Classifier for metagenomic sequences
GNU General Public License v3.0
235 stars 73 forks source link

Warning: Encountered reference sequence with only gaps #249

Open wittler-github opened 1 year ago

wittler-github commented 1 year ago

As you can see in attached files, I get this error many times, however centrifuge completes without error. It uses a vast data to build index about 40-70GB i reckon.

Is this a significant issue that one should clean up some NCBI indices .fna files for only showing NNNNN... and no real sequence ? Where the input .fna files was dustmasked with option centrifuge-download -d. Will this just be a statistical issue, that is negligible in the large amount of data used, or is it something one should rectify ?

centrifuge_build.zip

Warning: Encountered reference sequence with only gaps Warning: Encountered reference sequence with only gaps .....

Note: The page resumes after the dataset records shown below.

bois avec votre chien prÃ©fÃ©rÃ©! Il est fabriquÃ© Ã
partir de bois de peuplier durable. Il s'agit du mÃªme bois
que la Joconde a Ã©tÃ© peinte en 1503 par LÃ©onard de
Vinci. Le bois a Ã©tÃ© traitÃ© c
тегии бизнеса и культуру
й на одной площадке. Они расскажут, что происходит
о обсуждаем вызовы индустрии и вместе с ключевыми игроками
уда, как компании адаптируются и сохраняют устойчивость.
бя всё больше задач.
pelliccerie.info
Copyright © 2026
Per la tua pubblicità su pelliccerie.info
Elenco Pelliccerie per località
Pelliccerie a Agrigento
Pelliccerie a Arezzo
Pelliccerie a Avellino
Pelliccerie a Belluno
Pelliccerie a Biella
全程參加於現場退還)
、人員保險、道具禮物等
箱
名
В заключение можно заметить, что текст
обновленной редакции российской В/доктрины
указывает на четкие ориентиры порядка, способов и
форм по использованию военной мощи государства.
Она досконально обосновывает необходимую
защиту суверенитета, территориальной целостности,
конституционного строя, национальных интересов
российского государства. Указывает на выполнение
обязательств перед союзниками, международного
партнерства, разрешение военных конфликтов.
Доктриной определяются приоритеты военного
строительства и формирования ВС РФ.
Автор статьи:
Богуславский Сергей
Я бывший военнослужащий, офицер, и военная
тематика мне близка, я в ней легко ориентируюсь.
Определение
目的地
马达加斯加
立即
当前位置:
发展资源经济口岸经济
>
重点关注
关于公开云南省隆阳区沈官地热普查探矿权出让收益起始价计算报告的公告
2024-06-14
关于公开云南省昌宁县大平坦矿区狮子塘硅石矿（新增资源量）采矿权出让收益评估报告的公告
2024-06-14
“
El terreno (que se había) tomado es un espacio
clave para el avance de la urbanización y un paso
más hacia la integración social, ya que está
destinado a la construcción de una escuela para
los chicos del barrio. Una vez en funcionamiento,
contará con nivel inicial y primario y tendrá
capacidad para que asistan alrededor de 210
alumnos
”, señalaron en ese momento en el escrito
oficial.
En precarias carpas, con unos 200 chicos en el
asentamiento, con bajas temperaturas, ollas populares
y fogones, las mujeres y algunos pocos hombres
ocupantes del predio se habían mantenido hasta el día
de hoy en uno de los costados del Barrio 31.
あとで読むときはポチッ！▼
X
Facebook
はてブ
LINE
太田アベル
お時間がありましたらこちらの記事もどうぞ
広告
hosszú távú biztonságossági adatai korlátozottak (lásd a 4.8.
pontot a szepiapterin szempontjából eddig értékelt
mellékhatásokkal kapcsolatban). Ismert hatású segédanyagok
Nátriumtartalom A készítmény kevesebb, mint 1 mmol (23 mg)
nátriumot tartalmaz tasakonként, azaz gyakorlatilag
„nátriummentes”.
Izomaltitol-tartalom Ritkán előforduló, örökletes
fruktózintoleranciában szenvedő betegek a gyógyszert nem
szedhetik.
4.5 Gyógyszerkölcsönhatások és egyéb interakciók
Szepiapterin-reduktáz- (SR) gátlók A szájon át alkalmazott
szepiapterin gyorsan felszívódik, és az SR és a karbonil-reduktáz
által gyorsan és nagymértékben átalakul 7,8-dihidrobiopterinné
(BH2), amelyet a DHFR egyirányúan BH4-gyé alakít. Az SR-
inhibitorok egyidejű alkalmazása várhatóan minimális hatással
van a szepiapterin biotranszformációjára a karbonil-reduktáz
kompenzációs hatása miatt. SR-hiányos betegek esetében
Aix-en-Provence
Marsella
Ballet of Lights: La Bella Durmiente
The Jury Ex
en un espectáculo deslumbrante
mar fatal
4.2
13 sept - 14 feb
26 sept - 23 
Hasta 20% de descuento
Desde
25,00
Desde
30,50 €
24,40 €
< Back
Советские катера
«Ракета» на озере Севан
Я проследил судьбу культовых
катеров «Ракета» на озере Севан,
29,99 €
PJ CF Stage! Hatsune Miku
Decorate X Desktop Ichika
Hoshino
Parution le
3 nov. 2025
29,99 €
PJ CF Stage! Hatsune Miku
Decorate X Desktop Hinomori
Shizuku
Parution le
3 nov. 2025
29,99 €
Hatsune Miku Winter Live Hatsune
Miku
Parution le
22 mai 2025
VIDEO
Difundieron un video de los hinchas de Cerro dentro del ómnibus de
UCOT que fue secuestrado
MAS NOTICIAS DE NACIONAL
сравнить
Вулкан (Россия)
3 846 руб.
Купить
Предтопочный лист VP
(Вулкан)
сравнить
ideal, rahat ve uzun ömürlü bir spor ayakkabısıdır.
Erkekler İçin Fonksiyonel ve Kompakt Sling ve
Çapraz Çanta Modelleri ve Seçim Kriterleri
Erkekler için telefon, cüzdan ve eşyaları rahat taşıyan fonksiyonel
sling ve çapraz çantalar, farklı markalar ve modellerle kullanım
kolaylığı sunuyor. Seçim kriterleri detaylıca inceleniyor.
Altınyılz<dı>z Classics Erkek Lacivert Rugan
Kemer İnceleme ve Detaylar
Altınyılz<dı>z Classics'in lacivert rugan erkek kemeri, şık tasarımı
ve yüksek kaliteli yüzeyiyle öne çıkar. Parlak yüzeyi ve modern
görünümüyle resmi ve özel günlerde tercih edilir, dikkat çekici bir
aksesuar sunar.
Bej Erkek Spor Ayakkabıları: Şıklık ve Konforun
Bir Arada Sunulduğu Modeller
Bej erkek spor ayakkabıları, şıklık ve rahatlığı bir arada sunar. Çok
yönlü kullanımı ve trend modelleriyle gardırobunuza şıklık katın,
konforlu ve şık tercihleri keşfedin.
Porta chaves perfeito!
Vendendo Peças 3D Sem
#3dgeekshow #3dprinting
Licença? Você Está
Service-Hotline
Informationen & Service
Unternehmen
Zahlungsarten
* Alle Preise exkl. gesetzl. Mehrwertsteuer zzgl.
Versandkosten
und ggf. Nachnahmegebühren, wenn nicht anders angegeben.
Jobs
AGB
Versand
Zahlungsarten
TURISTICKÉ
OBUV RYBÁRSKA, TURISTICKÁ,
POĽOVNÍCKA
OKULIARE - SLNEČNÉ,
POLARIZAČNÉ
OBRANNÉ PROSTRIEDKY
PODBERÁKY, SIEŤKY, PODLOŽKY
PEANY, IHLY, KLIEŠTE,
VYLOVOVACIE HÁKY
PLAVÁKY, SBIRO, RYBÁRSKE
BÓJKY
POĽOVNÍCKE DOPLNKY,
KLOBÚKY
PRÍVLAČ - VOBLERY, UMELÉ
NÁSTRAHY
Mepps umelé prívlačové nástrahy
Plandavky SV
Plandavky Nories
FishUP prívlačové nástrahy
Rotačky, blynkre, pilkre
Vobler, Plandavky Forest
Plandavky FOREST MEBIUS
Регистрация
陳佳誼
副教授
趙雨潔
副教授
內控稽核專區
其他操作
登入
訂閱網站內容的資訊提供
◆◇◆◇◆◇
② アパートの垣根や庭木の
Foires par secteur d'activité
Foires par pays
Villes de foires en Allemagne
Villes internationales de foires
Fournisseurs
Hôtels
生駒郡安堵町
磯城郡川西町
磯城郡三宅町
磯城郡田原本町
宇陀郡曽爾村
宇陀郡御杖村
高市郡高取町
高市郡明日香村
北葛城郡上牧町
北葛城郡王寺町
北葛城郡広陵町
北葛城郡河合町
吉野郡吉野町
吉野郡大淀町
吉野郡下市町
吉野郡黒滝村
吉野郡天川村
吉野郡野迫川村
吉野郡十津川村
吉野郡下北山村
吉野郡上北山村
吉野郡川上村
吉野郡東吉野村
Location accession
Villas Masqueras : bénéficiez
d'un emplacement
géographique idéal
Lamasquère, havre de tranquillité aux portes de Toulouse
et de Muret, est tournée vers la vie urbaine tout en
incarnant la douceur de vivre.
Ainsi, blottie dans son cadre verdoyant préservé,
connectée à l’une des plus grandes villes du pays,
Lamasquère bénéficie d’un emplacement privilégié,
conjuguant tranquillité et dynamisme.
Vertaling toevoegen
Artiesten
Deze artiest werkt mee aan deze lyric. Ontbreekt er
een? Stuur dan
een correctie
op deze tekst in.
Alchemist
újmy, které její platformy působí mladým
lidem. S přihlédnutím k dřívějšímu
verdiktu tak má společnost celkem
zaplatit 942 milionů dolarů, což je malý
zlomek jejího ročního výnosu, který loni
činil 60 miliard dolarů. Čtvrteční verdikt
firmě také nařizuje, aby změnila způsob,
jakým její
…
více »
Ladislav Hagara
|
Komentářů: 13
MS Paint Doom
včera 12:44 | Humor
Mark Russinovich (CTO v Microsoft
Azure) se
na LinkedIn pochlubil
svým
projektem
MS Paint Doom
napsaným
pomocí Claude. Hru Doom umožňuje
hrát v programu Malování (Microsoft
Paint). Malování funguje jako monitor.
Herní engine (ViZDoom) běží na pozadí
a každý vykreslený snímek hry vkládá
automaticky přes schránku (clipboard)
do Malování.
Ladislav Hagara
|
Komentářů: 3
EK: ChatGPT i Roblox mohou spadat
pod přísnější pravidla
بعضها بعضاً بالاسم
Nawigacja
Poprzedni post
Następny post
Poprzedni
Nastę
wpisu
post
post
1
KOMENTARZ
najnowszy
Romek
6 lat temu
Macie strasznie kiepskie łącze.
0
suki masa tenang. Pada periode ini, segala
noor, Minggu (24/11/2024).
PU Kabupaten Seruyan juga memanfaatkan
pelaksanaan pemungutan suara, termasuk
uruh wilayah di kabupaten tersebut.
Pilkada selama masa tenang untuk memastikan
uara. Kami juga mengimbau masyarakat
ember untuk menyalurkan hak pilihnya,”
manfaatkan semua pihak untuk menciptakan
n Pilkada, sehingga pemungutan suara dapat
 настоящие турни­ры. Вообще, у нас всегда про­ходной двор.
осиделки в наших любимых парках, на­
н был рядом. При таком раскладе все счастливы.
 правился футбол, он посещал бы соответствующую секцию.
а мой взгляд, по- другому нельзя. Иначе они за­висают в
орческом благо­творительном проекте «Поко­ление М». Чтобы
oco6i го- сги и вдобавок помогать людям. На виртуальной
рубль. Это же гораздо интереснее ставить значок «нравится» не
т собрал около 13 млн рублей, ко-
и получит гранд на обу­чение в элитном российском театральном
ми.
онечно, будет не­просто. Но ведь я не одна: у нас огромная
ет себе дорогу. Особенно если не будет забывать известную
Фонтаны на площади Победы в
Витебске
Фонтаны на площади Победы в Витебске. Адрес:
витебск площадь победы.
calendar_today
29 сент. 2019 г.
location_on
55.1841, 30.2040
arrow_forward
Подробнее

mourisl commented 1 year ago

I think it is fine to ignore those sequences. Many such cases are from the dustmasker that removes the simple sequences and others. So even if keeping their original sequences, they are hard to be classified with.

wittler-github commented 1 year ago

I think so too, in this case only a very very small fraction of reference sequences showed this error, the very large input data (about 40-60 Gb) was dustmasked also.